Getreu dem Motto "Hilfe zur Selbsthilfe" hatte Böhmer einheimische Arbeitskräfte verpflichtet - und auch die Baumaterialien vor Ort im Küstenstädtchen selbst erworben. Rotkreuz-Geschäftsführer Rolf Zimmermann: "Das ist billiger und stärkt gleichzeitig Infrastruktur und Wirtschaft vor Ort." Mit Spendenmitteln finanzierte Lieferungen anderer Hilfsorganisationen verrotteten containerweise im Hafen, weil sie Dinge enthielten, die vor Ort gar keiner brauchen könne.

Trotz einer etwas lockereren Arbeitsmentalität als er sie von Westeuropa aus gewöhnt war, absolvierte Böhmer mit seinen tamilischen Gefährten ein ganz beachtliches Arbeitspensum.

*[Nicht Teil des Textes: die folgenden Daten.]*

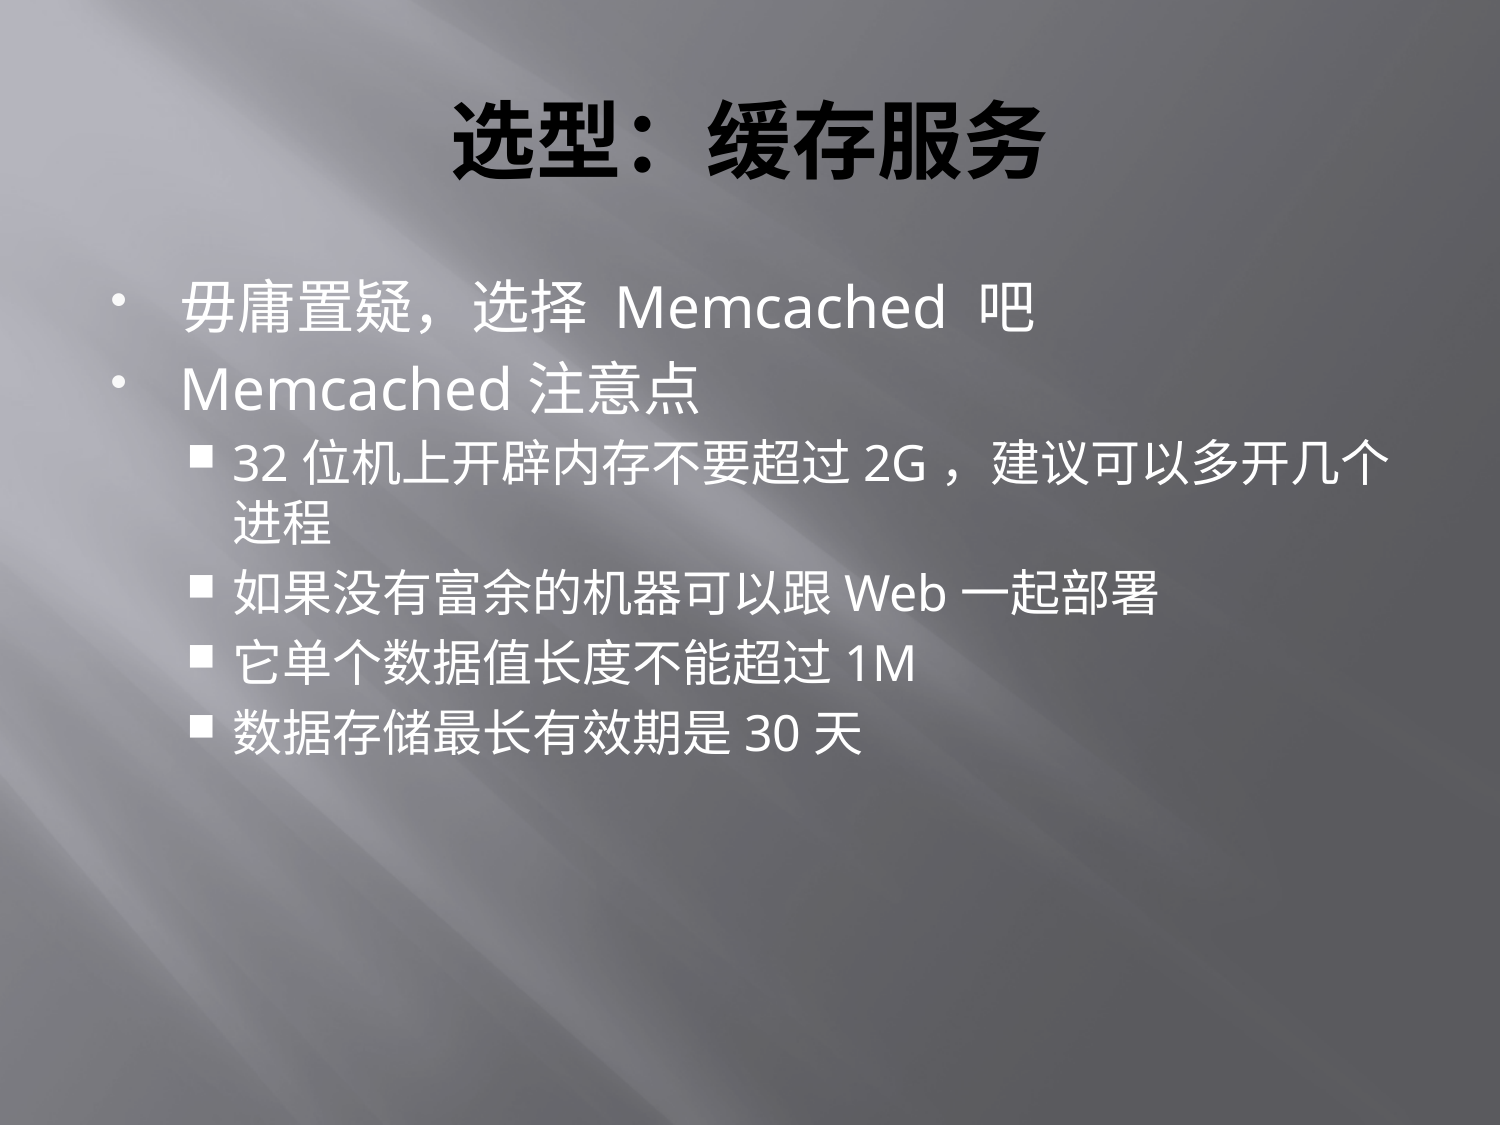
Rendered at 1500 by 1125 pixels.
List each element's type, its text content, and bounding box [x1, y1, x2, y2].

title 选型：缓存服务 [75, 45, 1425, 233]
list 毋庸置疑，选择 Memcached 吧 Memcached注意点 32位机上开辟内存不要超过2G，建议可以多开几个进程 如果没有富余的机器可以跟Web一起部署 它单个数据值长度不能超过1M 数据存储最长有效期是30天 [75, 262, 1425, 1035]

Nach Fertigstellung der neun Kindergärten in Batticaloa haben die Kindergärtnerinnen und Kinder inzwischen Partnerschaften zu den neun Kindergärten im Kreis Euskirchen aufgenommen, die vom Deutschen Roten Kreuz betrieben werden.

Während Böhmer in den Monaten seit der Tsunami-Katastrophe die neun Kindergärten mit ebenso vielen Spielplätzen und die beiden kleineren Behindertenschulen fertig stellen konnte, blieb die von ihm begonnene medizinische Ambulanz für 200 Patienten unvollendet.

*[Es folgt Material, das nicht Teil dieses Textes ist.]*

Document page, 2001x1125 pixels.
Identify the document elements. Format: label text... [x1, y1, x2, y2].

Vergangenen Freitag nun brachte Rotkreuz-Geschäftsführer Rolf Zimmermann eine vierköpfige Mannschaft zum Flughafen, die die Ambulanz fertig baut und in Betrieb nimmt. Diesem Team gehören der Nettersheimer Gemeindewehrleiter Winfried Dederichs und sein Sohn Mario an, Stefanie Schmittner, die bereits im Frühsommer mit Michael Schnitzler in Sri Lanka tätig war, und Thomas Schwarzer.

Für Unterhalt und Betrieb der Ambulanz sowie der Schulen und Kindergärten reichen die seit dem Tsunami an Weihnachten 2004 im Kreis Euskirchen für "Wir bauen auf - alle helfen mit"" gesammelten Spenden (insgesamt 110 000 Euro) nach Abzug der bereits ausgegebenen Bau- und Personalkosten noch weitere zehn Jahre aus, so Rotkreuzchef Zimmermann. Deshalb wende sich die Gemeinschaftsaktion nun Problemen im Kreis Euskirchen zu.

Wie Landrat Günter Rosenke, der Schirmherr von "Wir bauen auf - alle helfen mit", vor Vertretern der Medien und der Wohlfahrtsverbände im Kreis Euskirchen sagte, packen die Mitgliedsverbände mit Unterstützung der Kreisbevölkerung nun das Problem der Not und Obdachlosigkeit im Kreis Euskirchen an.

Federführende Organisation bei der Sri-Lanka-Operation war und ist der Kreisverband des Deutschen Roten Kreuzes. Gegen Not und Obdachlosigkeit ziehen Arbeiterwohlfahrt, Diakonisches Werk, Freiwillige Feuerwehr, Malteser-Hilfedienst, Deutsches Rotes Kreuz und Technisches Hilfswerk (THW) nun unter Federführung der Caritas zu Felde.

Klaus Schruff vom Caritasverband Euskirchen berichtete vor Medienvertretern, dass nach der Einführung von Hartz IV immer mehr Menschen und insbesondere auch kinderreiche Familien unter die Armutsgrenze rutschen. Auch die Zahl wohnungslos werdender Mütter steige dramatisch an, weil Freund oder Familie die oft noch jungen Frauen nach Bekanntwerden ihrer Schwangerschaft kurzerhand vor die Tür setzten.

Wo immer Caritas und Arbeiterwohlfahrt im Kreis Euskirchen Essen verteilten, so Klaus Schruff, bildeten sich lange Warteschlangen. Die Armut im Kreisgebiet wachse - und die Caritas müsse alleine 40 000 Euro pro Jahr aus Spendenmitteln für die Personalkosten mobilisieren, um die Notschlafstelle in Euskirchen mitzufinanzieren. Den Löwenanteil (80 000 Euro per anno) steuere dankenswerter die Stadt Euskirchen bei.

Rotkreuz-Kreisvorsitzender Erwin Doppelfeld beklagte beim Ministerbesuch, dass die Wohlfahrtsverbände vielfach Aufgaben von Kreis und Kommunen übernähmen, umgekehrt aber Zuschusskürzungen der öffentlichen Hände hinzunehmen hätten. Landrat Günter Rosenke sah sich veranlasst, gerade für die Obdachlosenhilfe der Caritas zu werben: "Wer heutzutage keine feste Anschrift hat, der fällt durch die Maschen des sozialen Netzes!"